Indeed, one of the biggest challenges Deloitte Consulting and other large firms implementing enterprise elearning face is integrating data from various enterprise management systems with their e-learning platforms and making digital content from different sources work smoothly on those platforms. Despite the ability of an LMS to incorporate tracking data from different sources; the emergence of interoperability standards such as SCORM (Sharable Content Object Reference Model); and much talk of “seamless integration” in e-learning product pitches, integration is often a matter of custom tweaking. Most recently, Scholz and staff sought to share data between Deloitte Consulting’s ERP (enterprise resource planning) system and its enterprise LMS.

“There are no direct feeds back from the LMS to SAP,” says Scholz, something she hopes to accomplish with custom coding. “We’re looking into linking electronically with HR–not just from a reporting perspective, but also to improve the performance management process. But from a systems perspective, we’re not quite there yet. Integration of e-learning data—including usage, completion, and any testing or assessment information gathered by external content providers that Deloitte Consulting partners with—has posed a challenge. A key goal of the data-integration effort is gathering the information needed to begin determining a return-on-investment for Deloitte Consulting’s various e-learning programs.

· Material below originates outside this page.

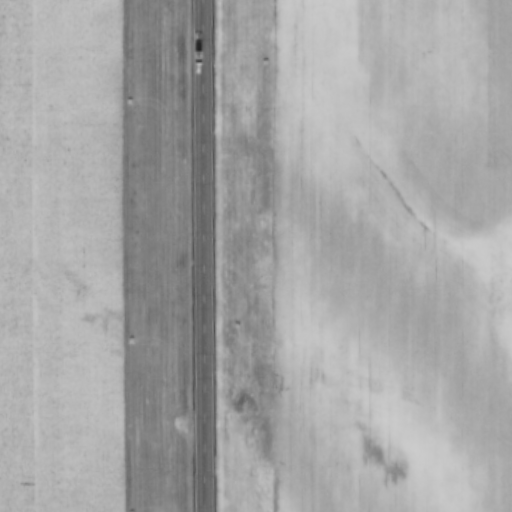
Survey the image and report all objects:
road: (202, 255)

“We started out by tracking completions,” says Scholz. “But when we looked at our strategy, we realized that so much data we weren’t utilizing was applicable to ROI. For example, consultants on a project site need updated information on a particular technology. We want them to be able to go to our learning catalogue, find the learning object they need, complete it in 15 minutes, and go back with the information to the client. With one of our goals being to provide just enough information just-in-time, how do we track that?”

LearningEdge went to its content vendors and asked them to track usage of everything from self-paced content to virtual classes to downloadable content. Then Scholz and her team analyzed the data and picked out the relevant information. For example, they discovered that instances of multiple, consecutive downloads of programs and learning objects were often due to consultants having to reconnect several times from hotels with dial-up Internet connections.

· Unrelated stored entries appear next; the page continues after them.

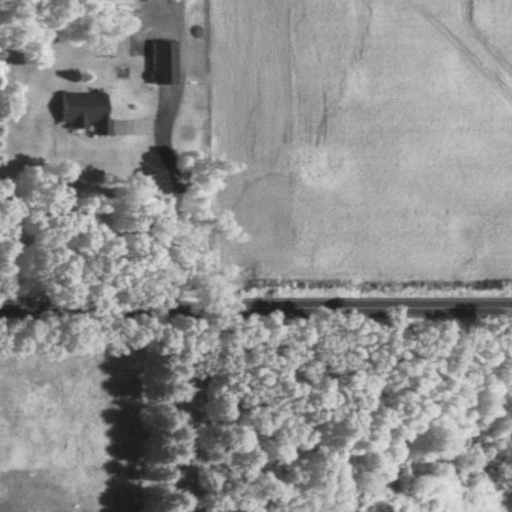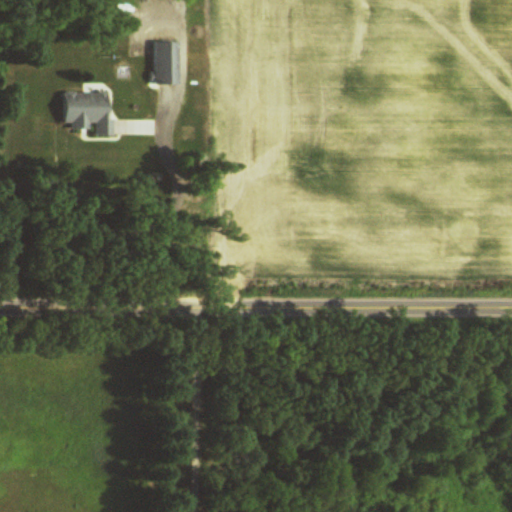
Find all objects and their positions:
building: (165, 64)
building: (87, 112)
road: (161, 206)
road: (256, 304)
road: (205, 408)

“We now have the capability to break it all down,” says Scholz. “We’ve come up with our own definitions about what we need to track and the frequency with which we track something.”

Deloitte Consulting will use that information to calculate ROI on its e-learning programs. The learning and IT departments expect to continue working closely with vendors to improve interoperability and integration, hoping that their efforts will result in more sophisticated technology and better capabilities in the near future.